Output all of the entries exactly as written.

Extracted page text data
※
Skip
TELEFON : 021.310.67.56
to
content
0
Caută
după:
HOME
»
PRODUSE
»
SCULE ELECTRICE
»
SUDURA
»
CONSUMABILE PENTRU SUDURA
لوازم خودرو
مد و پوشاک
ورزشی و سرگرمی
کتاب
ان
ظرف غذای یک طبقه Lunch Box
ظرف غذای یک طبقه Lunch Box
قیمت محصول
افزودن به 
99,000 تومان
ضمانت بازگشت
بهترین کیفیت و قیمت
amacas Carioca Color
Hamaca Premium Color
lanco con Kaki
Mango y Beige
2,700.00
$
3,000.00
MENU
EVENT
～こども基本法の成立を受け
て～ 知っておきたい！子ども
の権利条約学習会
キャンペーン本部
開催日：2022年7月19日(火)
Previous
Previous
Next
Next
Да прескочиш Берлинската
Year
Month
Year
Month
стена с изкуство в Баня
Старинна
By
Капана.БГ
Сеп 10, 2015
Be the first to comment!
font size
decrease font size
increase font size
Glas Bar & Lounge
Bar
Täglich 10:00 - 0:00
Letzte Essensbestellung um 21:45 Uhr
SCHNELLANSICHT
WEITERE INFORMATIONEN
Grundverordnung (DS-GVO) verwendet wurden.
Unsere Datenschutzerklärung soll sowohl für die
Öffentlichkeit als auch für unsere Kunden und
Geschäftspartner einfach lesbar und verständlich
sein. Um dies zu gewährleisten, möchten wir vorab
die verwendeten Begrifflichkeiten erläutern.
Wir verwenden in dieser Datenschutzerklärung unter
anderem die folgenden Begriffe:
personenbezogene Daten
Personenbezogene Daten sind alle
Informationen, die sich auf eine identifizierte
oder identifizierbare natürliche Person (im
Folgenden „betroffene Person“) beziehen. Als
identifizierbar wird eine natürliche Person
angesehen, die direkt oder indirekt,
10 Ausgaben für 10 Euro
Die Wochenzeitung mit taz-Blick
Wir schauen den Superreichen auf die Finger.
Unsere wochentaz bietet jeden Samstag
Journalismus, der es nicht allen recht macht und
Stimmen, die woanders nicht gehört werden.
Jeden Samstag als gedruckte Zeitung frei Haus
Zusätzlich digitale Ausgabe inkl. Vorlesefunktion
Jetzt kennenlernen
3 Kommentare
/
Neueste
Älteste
※
Your response:
Skip
TELEFON : 021.310.67.56
to
content
0
Caută
după:
HOME
»
PRODUSE
»
SCULE ELECTRICE
»
SUDURA
»
CONSUMABILE PENTRU SUDURA
لوازم خودرو
مد و پوشاک
ورزشی و سرگرمی
کتاب
ان
ظرف غذای یک طبقه Lunch Box
ظرف غذای یک طبقه Lunch Box
قیمت محصول
افزودن به 
99,000 تومان
ضمانت بازگشت
بهترین کیفیت و قیمت
amacas Carioca Color
Hamaca Premium Color
lanco con Kaki
Mango y Beige
2,700.00
$
3,000.00
MENU
EVENT
～こども基本法の成立を受け
て～ 知っておきたい！子ども
の権利条約学習会
キャンペーン本部
開催日：2022年7月19日(火)
Previous
Previous
Next
Next
Да прескочиш Берлинската
Year
Month
Year
Month
стена с изкуство в Баня
Старинна
By
Капана.БГ
Сеп 10, 2015
Be the first to comment!
font size
decrease font size
increase font size
Glas Bar & Lounge
Bar
Täglich 10:00 - 0:00
Letzte Essensbestellung um 21:45 Uhr
SCHNELLANSICHT
WEITERE INFORMATIONEN
Grundverordnung (DS-GVO) verwendet wurden.
Unsere Datenschutzerklärung soll sowohl für die
Öffentlichkeit als auch für unsere Kunden und
Geschäftspartner einfach lesbar und verständlich
sein. Um dies zu gewährleisten, möchten wir vorab
die verwendeten Begrifflichkeiten erläutern.
Wir verwenden in dieser Datenschutzerklärung unter
anderem die folgenden Begriffe:
personenbezogene Daten
Personenbezogene Daten sind alle
Informationen, die sich auf eine identifizierte
oder identifizierbare natürliche Person (im
Folgenden „betroffene Person“) beziehen. Als
identifizierbar wird eine natürliche Person
angesehen, die direkt oder indirekt,
10 Ausgaben für 10 Euro
Die Wochenzeitung mit taz-Blick
Wir schauen den Superreichen auf die Finger.
Unsere wochentaz bietet jeden Samstag
Journalismus, der es nicht allen recht macht und
Stimmen, die woanders nicht gehört werden.
Jeden Samstag als gedruckte Zeitung frei Haus
Zusätzlich digitale Ausgabe inkl. Vorlesefunktion
Jetzt kennenlernen
3 Kommentare
/
Neueste
Älteste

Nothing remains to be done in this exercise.